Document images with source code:
● ● ● ● ●
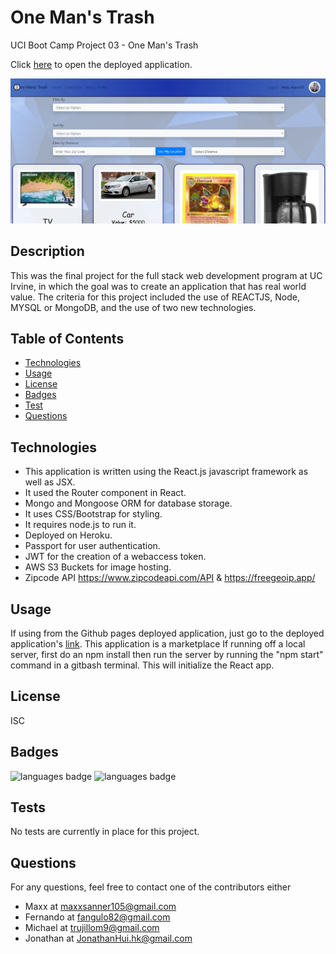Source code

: # One Man's Trash 


UCI Boot Camp Project 03 - One Man's Trash

Click [here](https://one-mans-trash-v2.herokuapp.com/) to open the deployed application.

![deployed application](client/public/deployed_app.JPG)

## Description
This was the final project for the full stack web development program at UC Irvine, in which the goal was to create an application that has real world value. The criteria for this project included the use of REACTJS, Node, MYSQL or MongoDB, and the use of two new technologies.

## Table of Contents 
* [Technologies](#Technologies) 
* [Usage](#Usage)
* [License](#License)
* [Badges](#Badges)
* [Test](#Test)
* [Questions](#Questions)

## Technologies
* This application is written using the React.js javascript framework as well as JSX.
* It used the Router component in React.
* Mongo and Mongoose ORM for database storage.
* It uses CSS/Bootstrap for styling.
* It requires node.js to run it.
* Deployed on Heroku.
* Passport for user authentication.
* JWT for the creation of a webaccess token.
* AWS S3 Buckets for image hosting.
* Zipcode API https://www.zipcodeapi.com/API & https://freegeoip.app/


## Usage
If using from the Github pages deployed application, just go to the deployed application's [link](https://one-mans-trash.herokuapp.com/). This application is a marketplace If running off a local server, first do an npm install then run the server by running the "npm start" command in a gitbash terminal. This will initialize the React app.

## License
ISC

## Badges
![languages badge](https://img.shields.io/github/languages/count/maxx105/one_mans_trash)
 ![languages badge](https://img.shields.io/github/languages/top/maxx105/one_mans_trash)

## Tests
No tests are currently in place for this project. 

## Questions
For any questions, feel free to contact one of the contributors either 
* Maxx at maxxsanner105@gmail.com
* Fernando at fangulo82@gmail.com
* Michael at trujillom9@gmail.com
* Jonathan at JonathanHui.hk@gmail.com
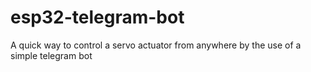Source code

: # esp32-telegram-bot
A quick way to control a servo actuator from anywhere by the use of a simple telegram bot
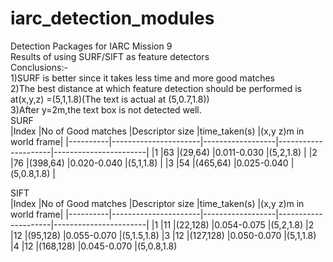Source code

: # iarc_detection_modules
Detection Packages for IARC Mission 9  
Results of using SURF/SIFT as feature detectors   
Conclusions:-  
1)SURF is better since it takes less time and more good matches  
2)The best distance at which feature detection should be performed is at(x,y,z) =(5,1,1.8)(The text is actual at (5,0.7,1.8))   
3)After y=2m,the text box is not detected well.  
SURF   
|Index     |No of Good matches    |Descriptor size   |time_taken(s)        |(x,y z)m in world frame|
|----------|----------------------|------------------|---------------------|-----------------------|
|1         |63                    |(29,64)           |0.011-0.030          |(5,2,1.8)              |
|2         |76                    |(398,64)          |0.020-0.040          |(5,1,1.8)              |
|3         |54                    |(465,64)          |0.025-0.040          |(5,0.8,1.8)            |

SIFT  
|Index     |No of Good matches    |Descriptor size   |time_taken(s)        |(x,y z)m in world frame|
|----------|----------------------|------------------|---------------------|-----------------------|
|1         |11                    |(22,128)          |0.054-0.075          |(5,2,1.8)
|2         |12                    |(95,128)          |0.055-0.070          |(5,1.5,1.8) 
|3         |12                    |(127,128)         |0.050-0.070          |(5,1,1.8)
|4         |12                    |(168,128)         |0.045-0.070          |(5,0.8,1.8)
● ● ● ● ●
Could you write out every record exactly, leaving the pictures out?

Answer box:
Source code

: # One Man's Trash 


UCI Boot Camp Project 03 - One Man's Trash

Click [here](https://one-mans-trash-v2.herokuapp.com/) to open the deployed application.

![deployed application](client/public/deployed_app.JPG)

## Description
This was the final project for the full stack web development program at UC Irvine, in which the goal was to create an application that has real world value. The criteria for this project included the use of REACTJS, Node, MYSQL or MongoDB, and the use of two new technologies.

## Table of Contents 
* [Technologies](#Technologies) 
* [Usage](#Usage)
* [License](#License)
* [Badges](#Badges)
* [Test](#Test)
* [Questions](#Questions)

## Technologies
* This application is written using the React.js javascript framework as well as JSX.
* It used the Router component in React.
* Mongo and Mongoose ORM for database storage.
* It uses CSS/Bootstrap for styling.
* It requires node.js to run it.
* Deployed on Heroku.
* Passport for user authentication.
* JWT for the creation of a webaccess token.
* AWS S3 Buckets for image hosting.
* Zipcode API https://www.zipcodeapi.com/API & https://freegeoip.app/


## Usage
If using from the Github pages deployed application, just go to the deployed application's [link](https://one-mans-trash.herokuapp.com/). This application is a marketplace If running off a local server, first do an npm install then run the server by running the "npm start" command in a gitbash terminal. This will initialize the React app.

## License
ISC

## Badges
![languages badge](https://img.shields.io/github/languages/count/maxx105/one_mans_trash)
 ![languages badge](https://img.shields.io/github/languages/top/maxx105/one_mans_trash)

## Tests
No tests are currently in place for this project. 

## Questions
For any questions, feel free to contact one of the contributors either 
* Maxx at maxxsanner105@gmail.com
* Fernando at fangulo82@gmail.com
* Michael at trujillom9@gmail.com
* Jonathan at JonathanHui.hk@gmail.com
Source code

: # esp32-telegram-bot
A quick way to control a servo actuator from anywhere by the use of a simple telegram bot
Source code

: # iarc_detection_modules
Detection Packages for IARC Mission 9  
Results of using SURF/SIFT as feature detectors   
Conclusions:-  
1)SURF is better since it takes less time and more good matches  
2)The best distance at which feature detection should be performed is at(x,y,z) =(5,1,1.8)(The text is actual at (5,0.7,1.8))   
3)After y=2m,the text box is not detected well.  
SURF   
|Index     |No of Good matches    |Descriptor size   |time_taken(s)        |(x,y z)m in world frame|
|----------|----------------------|------------------|---------------------|-----------------------|
|1         |63                    |(29,64)           |0.011-0.030          |(5,2,1.8)              |
|2         |76                    |(398,64)          |0.020-0.040          |(5,1,1.8)              |
|3         |54                    |(465,64)          |0.025-0.040          |(5,0.8,1.8)            |

SIFT  
|Index     |No of Good matches    |Descriptor size   |time_taken(s)        |(x,y z)m in world frame|
|----------|----------------------|------------------|---------------------|-----------------------|
|1         |11                    |(22,128)          |0.054-0.075          |(5,2,1.8)
|2         |12                    |(95,128)          |0.055-0.070          |(5,1.5,1.8) 
|3         |12                    |(127,128)         |0.050-0.070          |(5,1,1.8)
|4         |12                    |(168,128)         |0.045-0.070          |(5,0.8,1.8)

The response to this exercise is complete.